We stopped to refill our water bottles and have a “chat.” He explained that although he was dead tired, he needed to spend time in the lead. I told him my legs felt strong and that I didn’t mind doing most of the work at the front (thereby allowing him to draft behind). He replied that he didn't feel good about himself unless he was “contributing” by sharing the work. He then apologized for yelling (i.e., not expressing his emotion well) and I apologized for being clueless about his need to be at the front (i.e., not being more empathetic).
How about you? How empathetic are you, especially you’re working hard?
Leading researchers in the field of emotional intelligence have found that social intelligence, especially empathy, is critical to effective leadership. (1) High-level executives, hired for their strong self-discipline, drive, and intellect, often are fired because they lack social skills, especially empathy. Empathy is also critical when giving feedback to employees. Imagine if you had two groups that needed performance feedback. One group you give negative feedback, but you give positive emotional signals such as smiling and nodding during the session. To the second group, you provide positive feedback but deliver it with negative emotional signals such as frowns, wrinkled brows, and narrowed eyes. Research tells us that the people who received positive feedback with your negative emotional signals would feel worse about their performance than those who received negative feedback with a positive emotional delivery. How can you can be more empathetic when you need to deliver negative messages?
Here are six steps to help develop your social intelligence, such as empathy:
- Develop a personal vision for change.

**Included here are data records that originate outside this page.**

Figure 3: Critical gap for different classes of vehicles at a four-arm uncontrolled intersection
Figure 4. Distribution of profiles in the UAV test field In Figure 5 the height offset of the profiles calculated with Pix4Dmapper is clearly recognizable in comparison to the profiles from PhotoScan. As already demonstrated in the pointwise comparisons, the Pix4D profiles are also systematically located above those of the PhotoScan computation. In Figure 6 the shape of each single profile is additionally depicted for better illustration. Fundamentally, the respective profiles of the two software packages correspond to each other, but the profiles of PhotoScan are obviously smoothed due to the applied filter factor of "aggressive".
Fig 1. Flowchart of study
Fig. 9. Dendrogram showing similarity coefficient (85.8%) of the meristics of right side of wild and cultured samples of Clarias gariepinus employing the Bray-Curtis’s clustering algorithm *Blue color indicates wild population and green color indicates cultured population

Write down the clear picture of the person you want to become, especially as it relates to being more empathetic.
- Undergo a thorough diagnostic assessment. Ask your Human Resource Department or e-mail me for information about assessing your emotional intelligence.
- Keep a log of your daily successes and failures. Use the log to help you notice when and how you practice new empathy behaviors.
- Work with a mentor. Identify someone at work who has excellent emotional intelligence skills. Ask them if you could work with them over the next several months to grow your skills. Leaders I coach often have an internal mentor at work also. A coach and mentor is a great one - two punch.
- Use daily reminders. Identify current habits that you can link to the new behaviors you want to augment. For example, if you take notes during meetings, you might write words at the top of your notepad to help remind you to be empathetic during meetings. Every time you looked down to scratch a note, you'll see your reminders.
- Celebrate small success.
Reward yourself whenever you experience small progress using or growing your new skill. When I was an executive at UCLA, I rewarded my progress by walking to the cafeteria for a frozen yogurt, going out for lunch, or taking a mid-afternoon break. That which gets rewarded gets repeated.
My friend and I finished our biking journey… and we are still friends because we are both committed to growing our emotional intelligence. How are you going to continue growing yours?
See you on the mountain,
1. Daniel Goleman and Richard Boyatzis; Social Intelligence and the Biology of Leadership, ‘Harvard Business Review,’ September 2008, 74 - 81.